This study addresses the challenges of automatic sea ice classification in Arctic SAR imagery, particularly the difficulty in distinguishing morphologically similar ice types and severe class imbalance. Building upon the AI4Arctic/ASIP dataset, the authors establish a Vision Transformer (ViT) baseline framework using SAR-only inputs, leveraging full-resolution Sentinel-1 data, a hierarchical tile-splitting strategy to prevent information leakage, training-set normalization, and the SIGRID-3 labeling scheme. To improve the precision-recall trade-off for rare ice classes, they incorporate focal loss into the training objective. Experimental results demonstrate that the ViT-Large model with focal loss achieves 69.6% overall accuracy and a weighted F1-score of 68.8% on an independent test set, with multi-year ice classified at 83.9% accuracy, thereby providing a robust SAR-only baseline for future multimodal fusion approaches.

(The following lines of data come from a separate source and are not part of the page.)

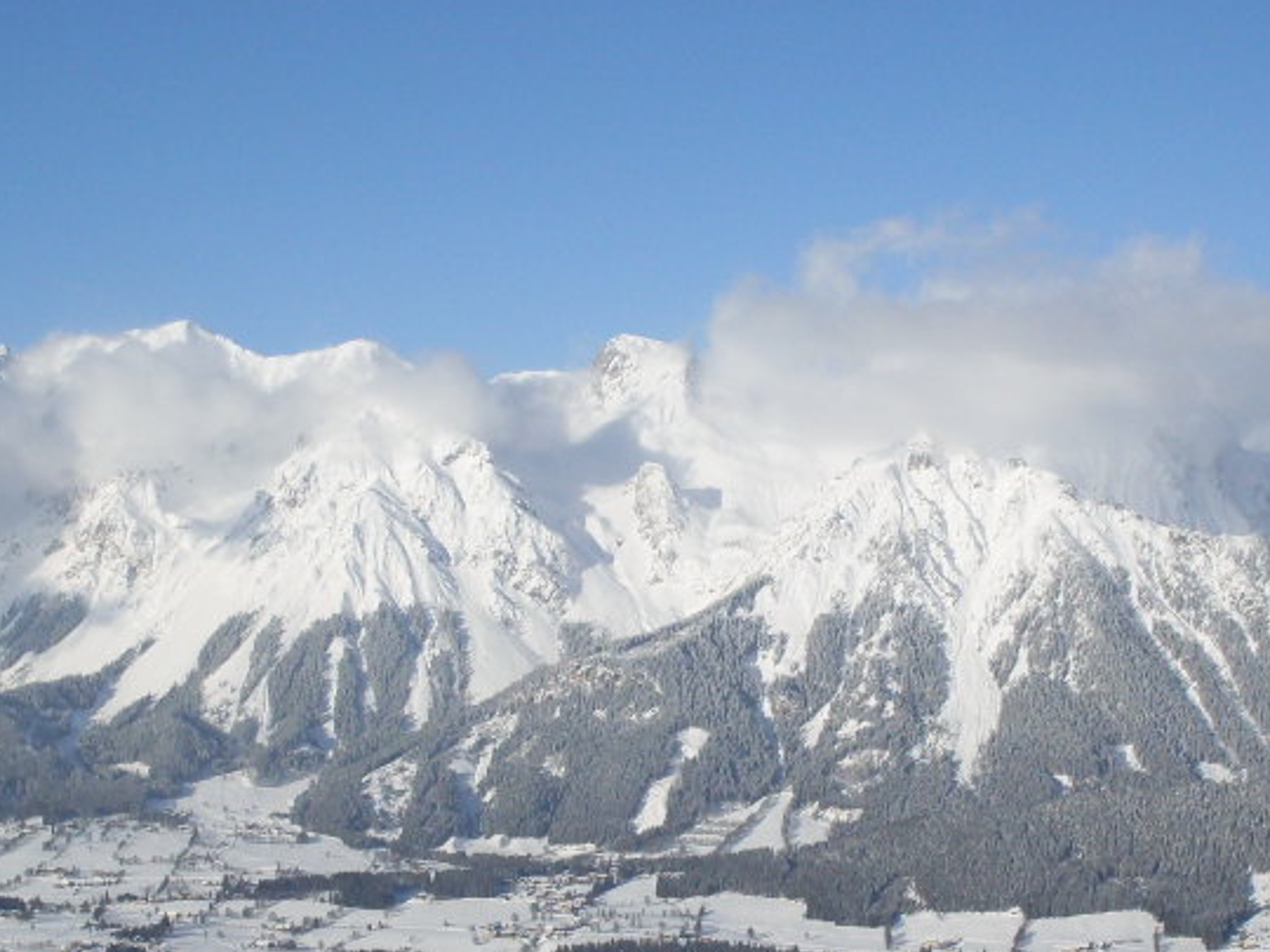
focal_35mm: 72
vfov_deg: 20.3
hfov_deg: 27.0
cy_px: 705
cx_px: 588
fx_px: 2642
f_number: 8.4
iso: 80
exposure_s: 1/500
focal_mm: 6.3
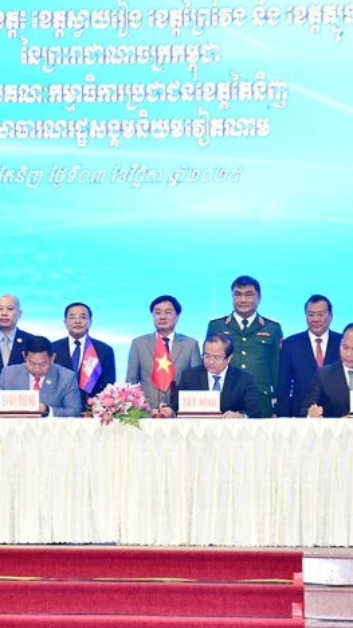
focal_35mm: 129
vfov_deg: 16.6
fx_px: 2145
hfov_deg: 9.4
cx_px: 80
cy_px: 279
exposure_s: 1/100
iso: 2000
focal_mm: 48
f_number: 4.8
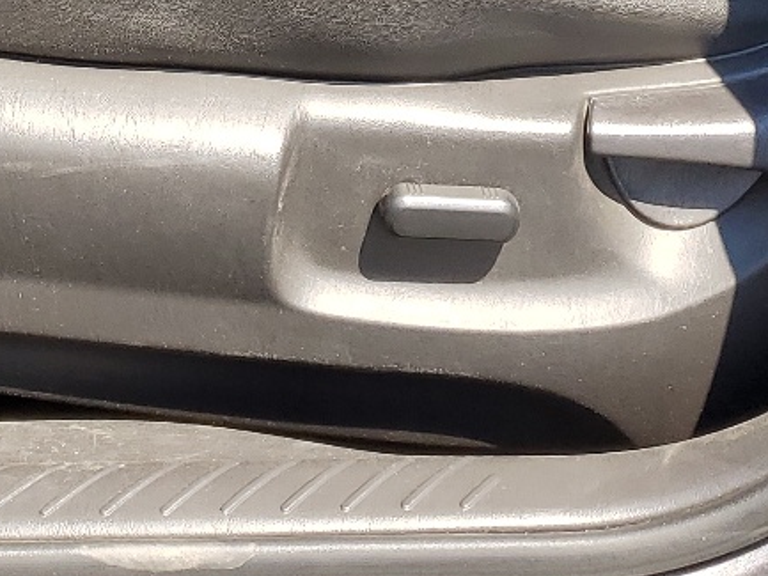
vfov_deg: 13.9
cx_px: 62
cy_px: -415
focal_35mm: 96
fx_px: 2130
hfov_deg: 20.0
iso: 50
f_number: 1.5
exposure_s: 1/833
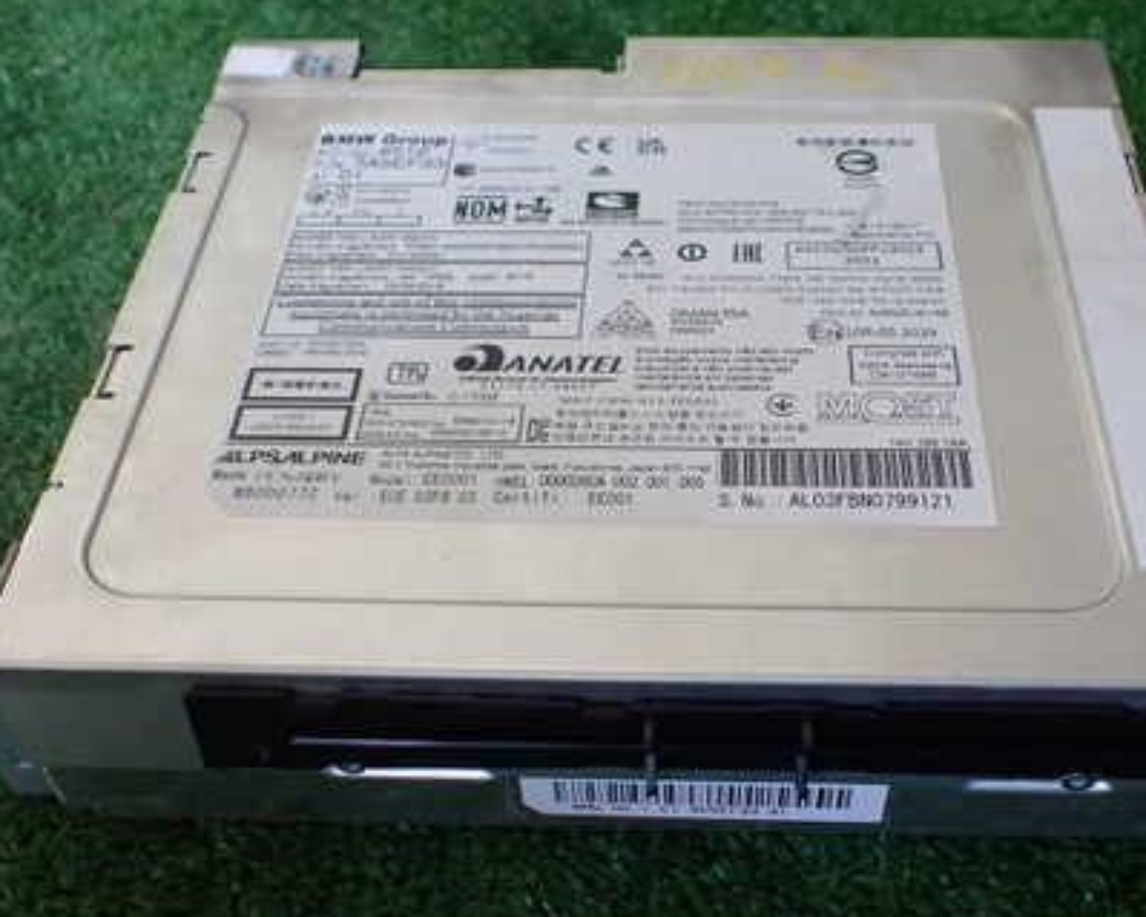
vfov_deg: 34.1
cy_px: 448
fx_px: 1492
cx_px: 652
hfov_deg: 41.9
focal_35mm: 44
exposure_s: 1/125
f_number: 2.3
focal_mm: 5.4
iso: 500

Accurate and automated sea ice classification is important for climate monitoring and maritime safety in the Arctic. While Synthetic Aperture Radar (SAR) is the operational standard because of its all-weather capability, it remains challenging to distinguish morphologically similar ice classes under severe class imbalance. Rather than claiming a fully validated multimodal system, this paper establishes a trustworthy SAR only baseline that future fusion work can build upon. Using the AI4Arctic/ASIP Sea Ice Dataset (v2), which contains 461 Sentinel-1 scenes matched with expert ice charts, we combine full-resolution Sentinel-1 Extra Wide inputs, leakage-aware stratified patch splitting, SIGRID-3 stage-of-development labels, and training-set normalization to evaluate Vision Transformer baselines. We compare ViT-Base models trained with cross entropy and weighted cross-entropy against a ViT-Large model trained with focal loss. Among the tested configurations, ViT-Large with focal loss achieves 69.6% held-out accuracy, 68.8% weighted F1, and 83.9% precision on the minority Multi-Year Ice class. These results show that focal-loss training offers a more useful precision-recall trade-off than weighted cross-entropy for rare ice classes and establishes a cleaner baseline for future multimodal fusion with optical, thermal, or meteorological data.